Este não é um simples lançamento de produto. É uma declaração de independência tecnológica e uma resposta direta às tentativas de travar o seu avanço no campo da IA. Ao dominar a produção de HBM, a Huawei não só resolve um dos seus maiores estrangulamentos na cadeia de fornecimento, como se posiciona de forma muito mais agressiva para desafiar o domínio quase absoluto da Nvidia no mercado de hardware para IA.
O que é a memória HBM e porque é que é o “ouro” da IA?
Para entenderes a magnitude deste anúncio, é fundamental saber o que é a memória HBM e porque é que se tornou um dos componentes mais cobiçados do mundo. Se um processador de IA é o cérebro, a HBM é o sistema nervoso de altíssima velocidade que lhe dá acesso instantâneo à informação de que precisa.

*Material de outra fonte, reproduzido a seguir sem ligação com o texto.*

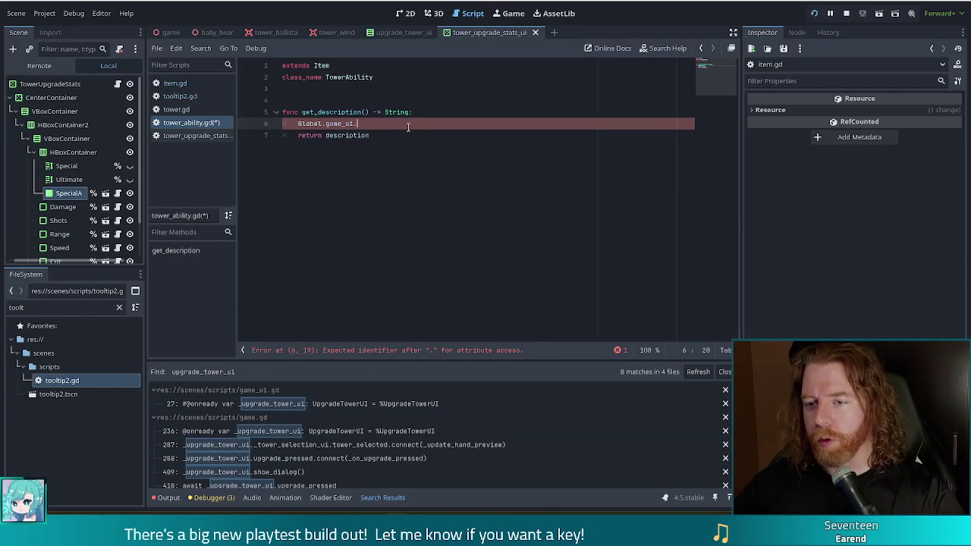
Build line 6 as var level from Global.game._upgrade_tower_ui._tower_selection_ui.selected_tower_control.item
text(_up)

Ao contrário da memória RAM tradicional, a HBM consiste em múltiplos chips de memória (DRAM) empilhados verticalmente e ligados diretamente ao lado do processador. Imagina uma autoestrada com dezenas de faixas em vez de uma estrada nacional com uma única via. Esta arquitetura reduz drasticamente a distância que os dados têm de percorrer, resultando numa largura de banda massiva e num consumo de energia muito inferior.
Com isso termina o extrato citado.